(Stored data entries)
========================================================================
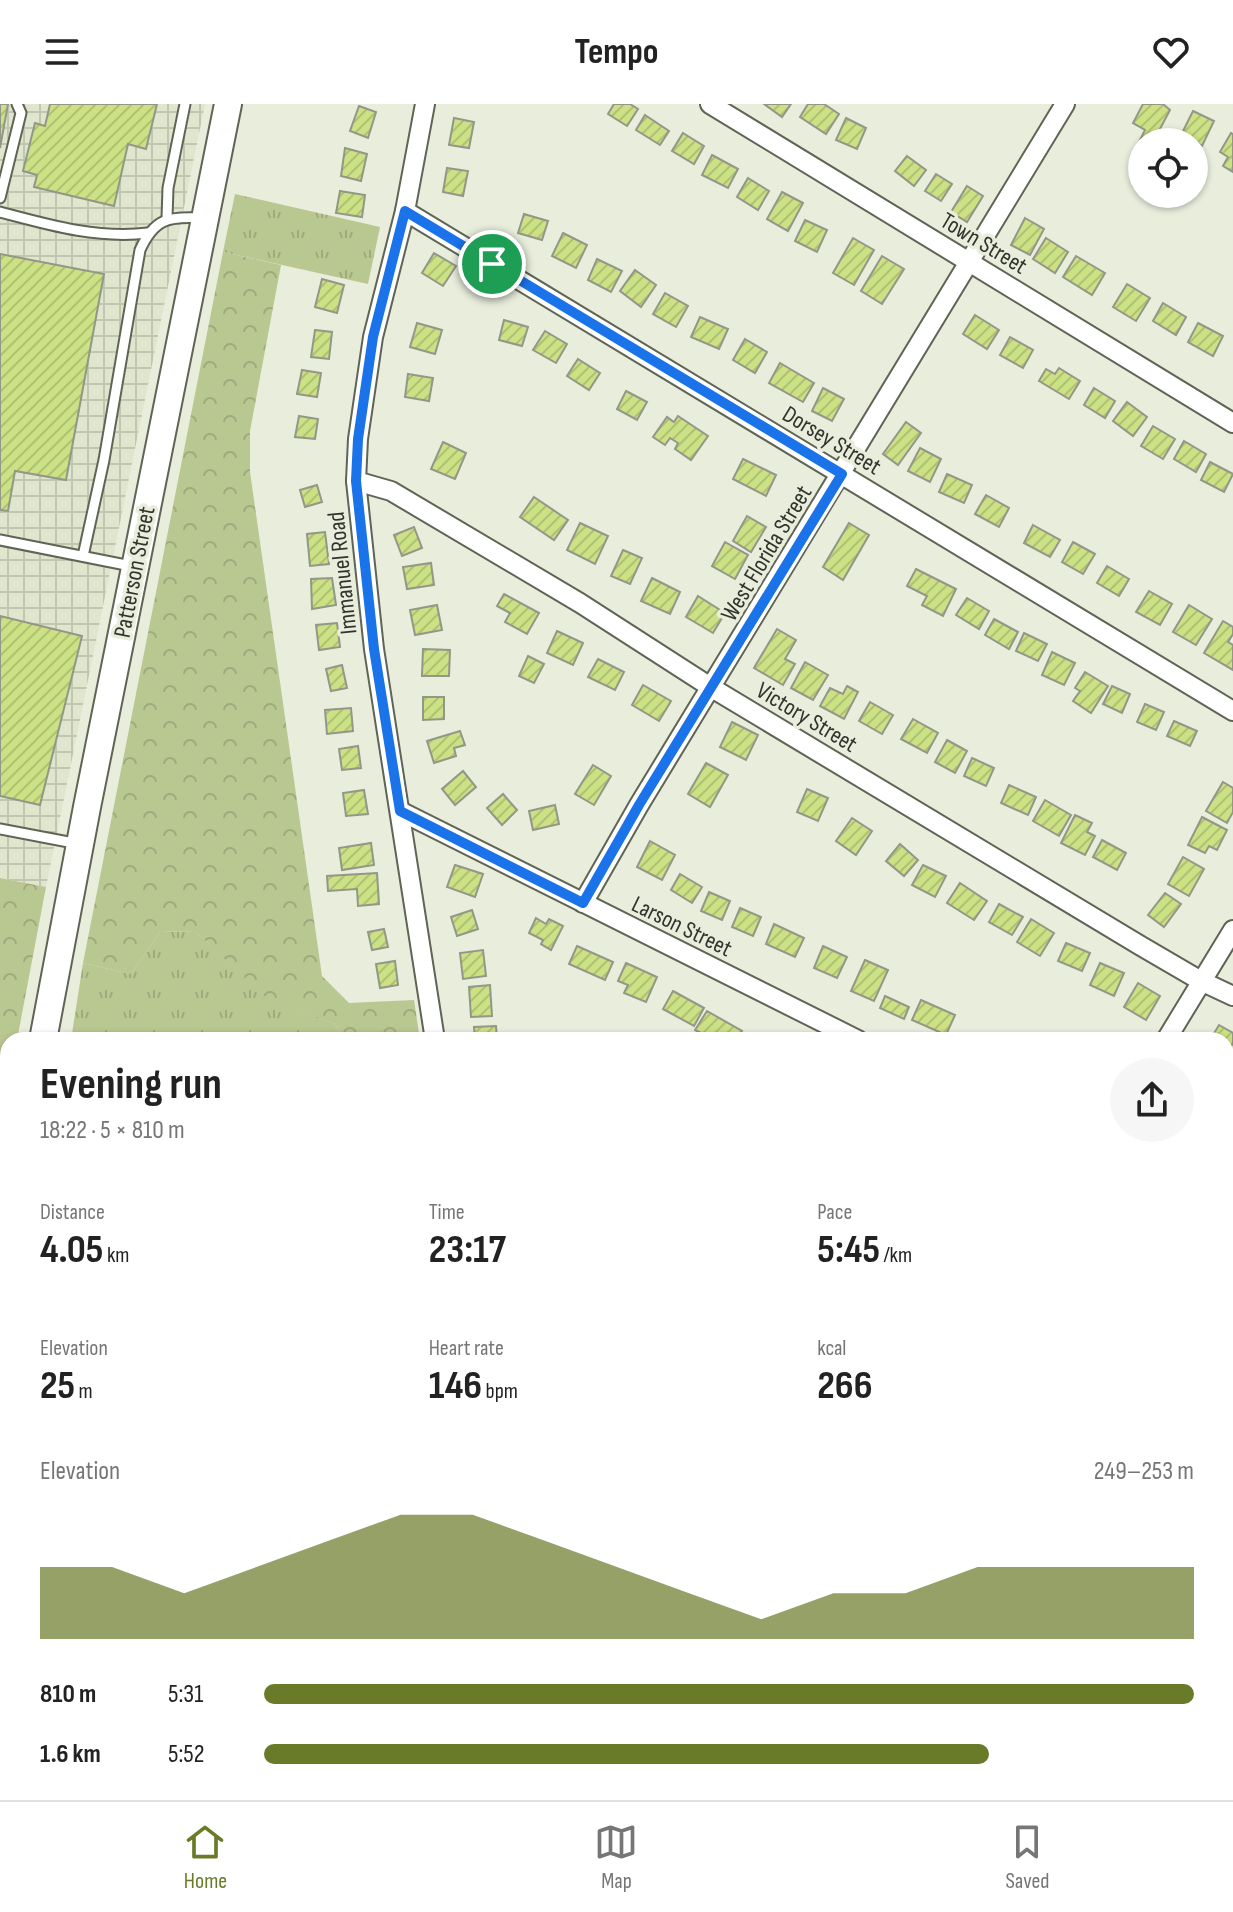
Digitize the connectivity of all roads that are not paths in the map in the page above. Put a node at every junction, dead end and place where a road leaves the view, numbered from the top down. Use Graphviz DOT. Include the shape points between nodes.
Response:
graph roads {
  1 [pos="17,104"];
  2 [pos="185,104"];
  3 [pos="228,104"];
  4 [pos="425,104"];
  5 [pos="710,104"];
  6 [pos="1065,104"];
  7 [pos="0,198"];
  8 [pos="405,211"];
  9 [pos="0,212"];
  10 [pos="167,218"];
  11 [pos="205,218"];
  12 [pos="148,233"];
  13 [pos="970,263"];
  14 [pos="1233,423"];
  15 [pos="842,474"];
  16 [pos="356,481"];
  17 [pos="0,540"];
  18 [pos="83,556"];
  19 [pos="135,566"];
  20 [pos="712,688"];
  21 [pos="1233,711"];
  22 [pos="400,811"];
  23 [pos="5,830"];
  24 [pos="80,844"];
  25 [pos="583,903"];
  26 [pos="1233,930"];
  27 [pos="1201,981"];
  28 [pos="1233,996"];
  29 [pos="45,1032"];
  30 [pos="434,1032"];
  31 [pos="842,1032"];
  32 [pos="1171,1032"];
  1 -- 7 [label="lane" via="21,113"];
  2 -- 10 [label="lane"];
  3 -- 11 [label="main road, Patterson Street"];
  4 -- 8 [label="street, Immanuel Road"];
  5 -- 13 [label="street, Town Street"];
  6 -- 13 [label="street, West Florida Street"];
  8 -- 15 [label="street, Dorsey Street"];
  8 -- 16 [label="street, Immanuel Road" via="373,337"];
  9 -- 12 [label="lane" via="71,230 119,236"];
  10 -- 11 [label="lane"];
  10 -- 12 [label="lane"];
  11 -- 19 [label="main road, Patterson Street"];
  12 -- 18 [label="lane" via="140,250"];
  13 -- 14 [label="street, Town Street"];
  13 -- 15 [label="street, West Florida Street"];
  15 -- 20 [label="street, West Florida Street"];
  15 -- 21 [label="street, Dorsey Street"];
  16 -- 20 [label="street, Victory Street" via="391,491"];
  16 -- 22 [label="street, Immanuel Road" via="374,649"];
  17 -- 18 [label="lane"];
  18 -- 19 [label="lane"];
  19 -- 24 [label="main road, Patterson Street"];
  20 -- 25 [label="street, West Florida Street"];
  20 -- 27 [label="street, Victory Street"];
  22 -- 25 [label="street, Larson Street"];
  22 -- 30 [label="street, Immanuel Road"];
  23 -- 24 [label="lane"];
  24 -- 29 [label="main road, Patterson Street"];
  25 -- 31 [label="street, Larson Street"];
  26 -- 27 [label="street"];
  27 -- 28 [label="street, Victory Street"];
  27 -- 32 [label="street"];
}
========================================================================
■ **Task objective**: From the data above, copy out every line with the string "Victory" in it.

■ **Output for this exercise**:
  16 -- 20 [label="street, Victory Street" via="391,491"];
  20 -- 27 [label="street, Victory Street"];
  27 -- 28 [label="street, Victory Street"];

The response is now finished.